◆ **TEXT BLOCK**
+-------+

Unmanned Aerial Systems (UAS) have established a leading position in modern air power, already performing far more operational hours, compared to any other military aircraft. Typically, UAS fly 2,000 operational hours a year on average, compared to manned fighter jets that perform 200-400 hours / year at a typical military environment.
The world’s pioneer in tactical UAS and one of the world’s leaders in this field is Israel Aerospace Industries (IAI), UAS division MALAT, part of IAI’s Military Aircraft Group. IAI’s UAS have officially passed 900,000 operational hours, and are rapidly nearing the million hour milestone.
One of the drivers of the immense growth in the demand for UAS is their high utilization, compared to manned aircraft. “UAS incur low overhead cost per flight hour and therefore, they are assigned more and more missions.” says Tommy Silberring, (IAF Col. res) General Manager of IAI Malat Division. “With this extensive operational tempo the user’s appetite for UAS services grow, fulfilling the hunger for more systems. This trend brings the demand for longer endurance, persistence and multi mission capability, far beyond the level offered by manned aircraft or to what UAS were providing in the past.”
Defense Update: This growing demand also brings competition to this playground
Silberring: The competition is very intensive at the smaller UAS, where many competitors are offering small and mini UAVs that are relatively simple to build. However, successful systems can only be those developed with entire system approach with the know how and engineering that meet the demands of the users in the field and smoothly integrate within the military logistics and operations and provides the high safety standards and survivability to endure a hostile environment.

+-------+

◆ **EXTRACTED ENTRIES**
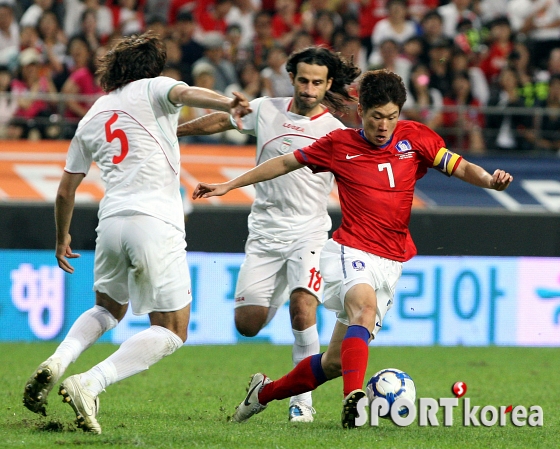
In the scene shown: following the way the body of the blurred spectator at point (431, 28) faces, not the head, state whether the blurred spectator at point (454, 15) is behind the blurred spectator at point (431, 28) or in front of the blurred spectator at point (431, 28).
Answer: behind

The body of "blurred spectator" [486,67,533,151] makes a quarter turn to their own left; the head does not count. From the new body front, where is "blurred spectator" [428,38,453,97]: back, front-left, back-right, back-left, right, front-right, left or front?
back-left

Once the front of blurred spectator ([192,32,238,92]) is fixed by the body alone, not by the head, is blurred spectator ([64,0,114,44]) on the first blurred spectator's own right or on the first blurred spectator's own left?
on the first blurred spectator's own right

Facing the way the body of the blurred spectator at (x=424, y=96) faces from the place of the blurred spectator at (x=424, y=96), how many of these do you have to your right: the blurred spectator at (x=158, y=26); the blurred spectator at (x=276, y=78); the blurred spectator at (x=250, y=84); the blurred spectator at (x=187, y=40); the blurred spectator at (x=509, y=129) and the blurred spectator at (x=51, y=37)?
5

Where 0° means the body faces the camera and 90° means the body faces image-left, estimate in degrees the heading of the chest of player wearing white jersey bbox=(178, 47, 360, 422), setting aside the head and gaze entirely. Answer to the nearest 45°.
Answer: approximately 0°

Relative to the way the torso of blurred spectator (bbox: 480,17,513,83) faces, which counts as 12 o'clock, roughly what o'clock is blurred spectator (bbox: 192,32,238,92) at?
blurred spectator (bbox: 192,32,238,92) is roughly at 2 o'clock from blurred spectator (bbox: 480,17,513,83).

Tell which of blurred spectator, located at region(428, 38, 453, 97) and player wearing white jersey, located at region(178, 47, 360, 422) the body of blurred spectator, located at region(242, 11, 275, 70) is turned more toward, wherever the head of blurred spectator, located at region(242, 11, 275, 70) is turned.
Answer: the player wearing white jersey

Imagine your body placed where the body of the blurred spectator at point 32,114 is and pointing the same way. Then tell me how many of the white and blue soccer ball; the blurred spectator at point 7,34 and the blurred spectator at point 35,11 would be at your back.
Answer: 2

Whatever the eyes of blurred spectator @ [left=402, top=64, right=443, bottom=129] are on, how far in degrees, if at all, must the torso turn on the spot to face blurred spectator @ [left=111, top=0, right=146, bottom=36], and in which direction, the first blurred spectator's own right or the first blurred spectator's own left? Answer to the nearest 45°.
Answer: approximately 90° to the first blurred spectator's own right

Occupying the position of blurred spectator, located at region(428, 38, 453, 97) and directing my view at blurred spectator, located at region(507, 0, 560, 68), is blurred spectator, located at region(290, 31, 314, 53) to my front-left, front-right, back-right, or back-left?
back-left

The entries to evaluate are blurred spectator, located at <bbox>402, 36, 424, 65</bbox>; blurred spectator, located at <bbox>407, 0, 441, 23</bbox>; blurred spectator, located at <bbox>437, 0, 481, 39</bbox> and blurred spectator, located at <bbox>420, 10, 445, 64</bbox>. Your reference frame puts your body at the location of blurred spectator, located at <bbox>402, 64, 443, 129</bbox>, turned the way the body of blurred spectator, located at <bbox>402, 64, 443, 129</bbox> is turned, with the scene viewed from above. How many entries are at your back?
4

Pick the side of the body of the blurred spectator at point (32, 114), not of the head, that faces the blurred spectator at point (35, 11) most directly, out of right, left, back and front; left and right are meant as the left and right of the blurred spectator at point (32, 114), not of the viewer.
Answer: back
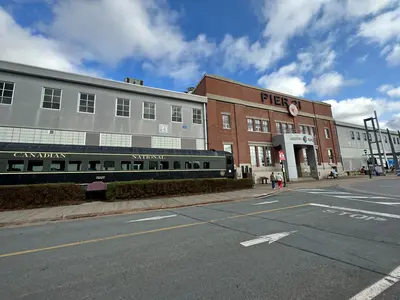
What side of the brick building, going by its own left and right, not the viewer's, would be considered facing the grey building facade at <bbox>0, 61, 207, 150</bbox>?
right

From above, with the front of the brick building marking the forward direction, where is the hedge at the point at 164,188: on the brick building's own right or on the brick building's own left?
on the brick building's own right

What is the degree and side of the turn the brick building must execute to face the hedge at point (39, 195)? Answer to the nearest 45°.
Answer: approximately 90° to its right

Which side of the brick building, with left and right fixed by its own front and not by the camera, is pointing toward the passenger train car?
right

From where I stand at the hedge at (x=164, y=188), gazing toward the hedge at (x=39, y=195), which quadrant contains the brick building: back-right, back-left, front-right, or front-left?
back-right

+-------+

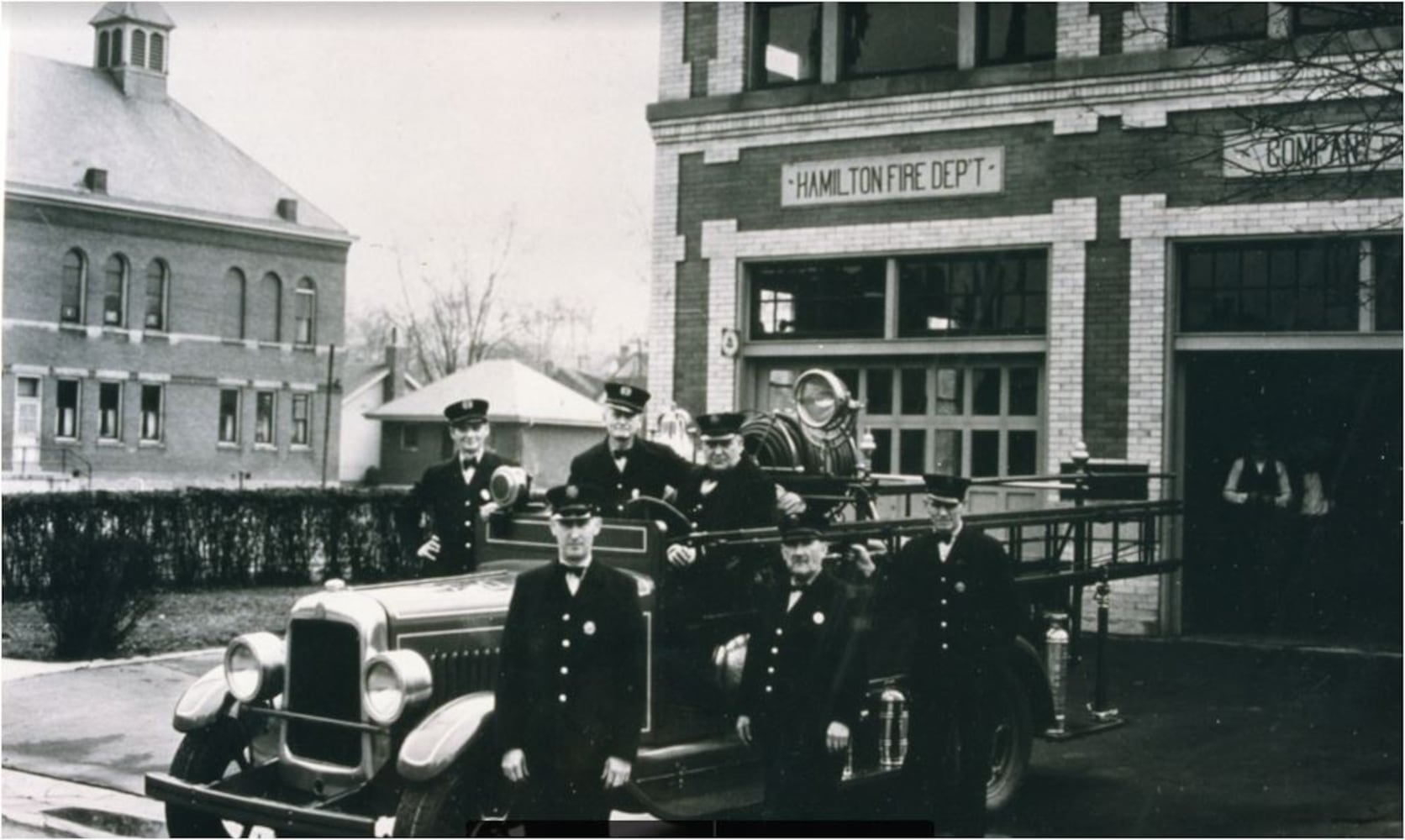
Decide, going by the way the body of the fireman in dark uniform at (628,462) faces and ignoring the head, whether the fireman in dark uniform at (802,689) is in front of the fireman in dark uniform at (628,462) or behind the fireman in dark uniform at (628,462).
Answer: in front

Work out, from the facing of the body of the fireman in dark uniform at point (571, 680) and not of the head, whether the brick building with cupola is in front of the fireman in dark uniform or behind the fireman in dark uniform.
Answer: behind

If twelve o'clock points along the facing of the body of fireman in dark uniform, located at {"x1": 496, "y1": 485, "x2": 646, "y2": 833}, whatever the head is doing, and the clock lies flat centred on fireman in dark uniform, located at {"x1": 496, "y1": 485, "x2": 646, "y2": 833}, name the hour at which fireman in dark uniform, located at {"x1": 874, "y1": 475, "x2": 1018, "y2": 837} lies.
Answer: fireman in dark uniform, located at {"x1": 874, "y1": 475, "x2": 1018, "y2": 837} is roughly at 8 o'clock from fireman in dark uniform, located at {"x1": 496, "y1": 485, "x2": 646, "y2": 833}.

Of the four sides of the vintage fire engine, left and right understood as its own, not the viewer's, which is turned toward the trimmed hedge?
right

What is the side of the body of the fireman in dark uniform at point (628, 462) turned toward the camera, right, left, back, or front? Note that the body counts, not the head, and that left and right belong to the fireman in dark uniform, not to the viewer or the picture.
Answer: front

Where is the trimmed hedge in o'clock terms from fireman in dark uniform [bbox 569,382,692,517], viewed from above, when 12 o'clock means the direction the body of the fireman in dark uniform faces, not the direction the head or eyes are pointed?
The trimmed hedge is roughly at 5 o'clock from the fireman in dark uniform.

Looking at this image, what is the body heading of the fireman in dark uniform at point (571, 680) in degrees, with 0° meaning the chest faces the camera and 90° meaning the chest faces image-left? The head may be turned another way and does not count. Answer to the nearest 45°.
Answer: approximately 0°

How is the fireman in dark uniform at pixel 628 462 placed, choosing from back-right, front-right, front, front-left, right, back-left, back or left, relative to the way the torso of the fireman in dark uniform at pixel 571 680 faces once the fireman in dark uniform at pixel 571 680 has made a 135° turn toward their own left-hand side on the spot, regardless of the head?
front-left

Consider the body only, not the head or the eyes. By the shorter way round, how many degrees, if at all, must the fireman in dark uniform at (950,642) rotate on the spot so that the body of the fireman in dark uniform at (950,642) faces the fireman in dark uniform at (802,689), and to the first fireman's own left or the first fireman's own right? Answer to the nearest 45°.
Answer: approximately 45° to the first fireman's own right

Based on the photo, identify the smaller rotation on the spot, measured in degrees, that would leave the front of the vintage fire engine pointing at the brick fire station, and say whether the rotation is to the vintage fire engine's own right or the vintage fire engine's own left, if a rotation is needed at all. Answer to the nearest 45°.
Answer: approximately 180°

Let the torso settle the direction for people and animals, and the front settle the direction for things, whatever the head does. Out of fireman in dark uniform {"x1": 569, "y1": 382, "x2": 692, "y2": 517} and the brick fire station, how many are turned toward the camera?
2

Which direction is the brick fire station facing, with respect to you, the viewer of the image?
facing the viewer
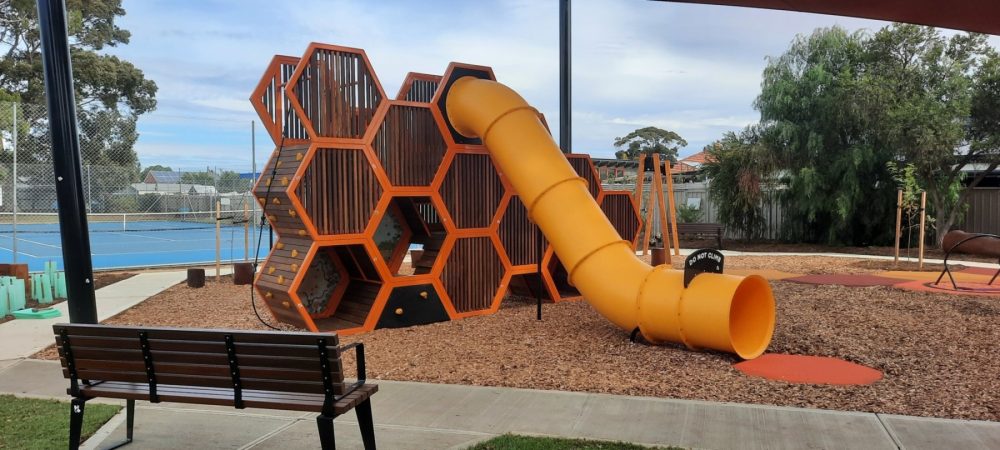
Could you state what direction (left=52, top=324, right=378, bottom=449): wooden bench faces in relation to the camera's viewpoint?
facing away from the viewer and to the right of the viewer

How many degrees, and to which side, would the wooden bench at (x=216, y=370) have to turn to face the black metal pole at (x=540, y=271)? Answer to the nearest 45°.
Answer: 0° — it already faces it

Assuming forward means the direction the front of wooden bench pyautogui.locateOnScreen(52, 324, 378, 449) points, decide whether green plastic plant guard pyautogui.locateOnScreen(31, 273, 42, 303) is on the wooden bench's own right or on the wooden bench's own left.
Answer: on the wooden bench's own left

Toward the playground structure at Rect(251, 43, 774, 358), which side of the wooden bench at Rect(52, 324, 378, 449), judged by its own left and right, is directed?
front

+-------+

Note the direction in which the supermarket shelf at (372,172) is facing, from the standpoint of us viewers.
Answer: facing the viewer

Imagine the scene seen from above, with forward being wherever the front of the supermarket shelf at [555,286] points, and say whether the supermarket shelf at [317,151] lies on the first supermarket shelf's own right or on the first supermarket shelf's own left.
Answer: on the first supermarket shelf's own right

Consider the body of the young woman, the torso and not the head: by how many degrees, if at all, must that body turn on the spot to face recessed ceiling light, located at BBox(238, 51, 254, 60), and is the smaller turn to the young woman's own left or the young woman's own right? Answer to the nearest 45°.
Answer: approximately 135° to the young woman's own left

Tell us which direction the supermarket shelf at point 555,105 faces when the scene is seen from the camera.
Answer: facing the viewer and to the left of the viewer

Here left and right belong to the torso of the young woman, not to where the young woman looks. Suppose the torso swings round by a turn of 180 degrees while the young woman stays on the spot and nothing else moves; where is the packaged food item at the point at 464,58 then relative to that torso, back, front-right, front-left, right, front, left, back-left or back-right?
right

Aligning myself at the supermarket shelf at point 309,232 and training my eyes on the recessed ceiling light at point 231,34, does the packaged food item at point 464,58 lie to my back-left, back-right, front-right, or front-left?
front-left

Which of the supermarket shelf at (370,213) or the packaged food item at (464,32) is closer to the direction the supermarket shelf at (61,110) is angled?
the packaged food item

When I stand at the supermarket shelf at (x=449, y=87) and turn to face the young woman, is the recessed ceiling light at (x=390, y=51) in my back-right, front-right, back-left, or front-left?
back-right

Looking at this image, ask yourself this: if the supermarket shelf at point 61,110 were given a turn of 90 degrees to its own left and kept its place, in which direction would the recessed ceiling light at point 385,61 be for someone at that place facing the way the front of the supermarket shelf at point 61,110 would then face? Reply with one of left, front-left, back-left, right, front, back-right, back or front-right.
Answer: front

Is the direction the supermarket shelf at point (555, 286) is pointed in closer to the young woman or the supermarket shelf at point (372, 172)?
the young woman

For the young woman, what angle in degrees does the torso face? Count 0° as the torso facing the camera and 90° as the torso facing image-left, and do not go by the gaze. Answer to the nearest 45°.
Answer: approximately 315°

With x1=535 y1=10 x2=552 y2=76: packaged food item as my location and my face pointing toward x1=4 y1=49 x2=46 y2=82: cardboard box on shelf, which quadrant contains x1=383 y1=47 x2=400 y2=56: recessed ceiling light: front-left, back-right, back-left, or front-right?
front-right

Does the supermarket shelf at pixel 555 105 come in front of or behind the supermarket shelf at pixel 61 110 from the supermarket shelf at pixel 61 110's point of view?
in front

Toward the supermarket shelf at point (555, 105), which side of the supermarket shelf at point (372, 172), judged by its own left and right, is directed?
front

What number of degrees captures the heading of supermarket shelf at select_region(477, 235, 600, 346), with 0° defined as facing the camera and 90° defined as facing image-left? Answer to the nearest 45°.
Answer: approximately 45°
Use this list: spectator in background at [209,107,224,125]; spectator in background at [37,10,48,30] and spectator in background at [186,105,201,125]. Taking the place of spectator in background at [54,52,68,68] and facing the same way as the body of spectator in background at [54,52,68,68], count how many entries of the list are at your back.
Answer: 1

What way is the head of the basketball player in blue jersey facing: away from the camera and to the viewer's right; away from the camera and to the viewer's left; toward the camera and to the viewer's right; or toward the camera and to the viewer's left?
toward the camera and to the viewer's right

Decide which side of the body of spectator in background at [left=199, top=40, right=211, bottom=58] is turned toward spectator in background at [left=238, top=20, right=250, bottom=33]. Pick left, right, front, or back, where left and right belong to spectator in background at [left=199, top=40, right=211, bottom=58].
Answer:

+-------+

◆ **WHAT TO PRODUCE**
Translate into French this sentence from the text on unmanned aerial systems: "IAI’s UAS have officially passed 900,000 operational hours, and are rapidly nearing the million hour milestone." The records have no connection to the text about unmanned aerial systems.

◆ **ANSWER TO THE EXERCISE**
Les UAS d’IAI ont officiellement dépassé les 900 000 heures opérationnelles et approchent rapidement du cap du million d’heures.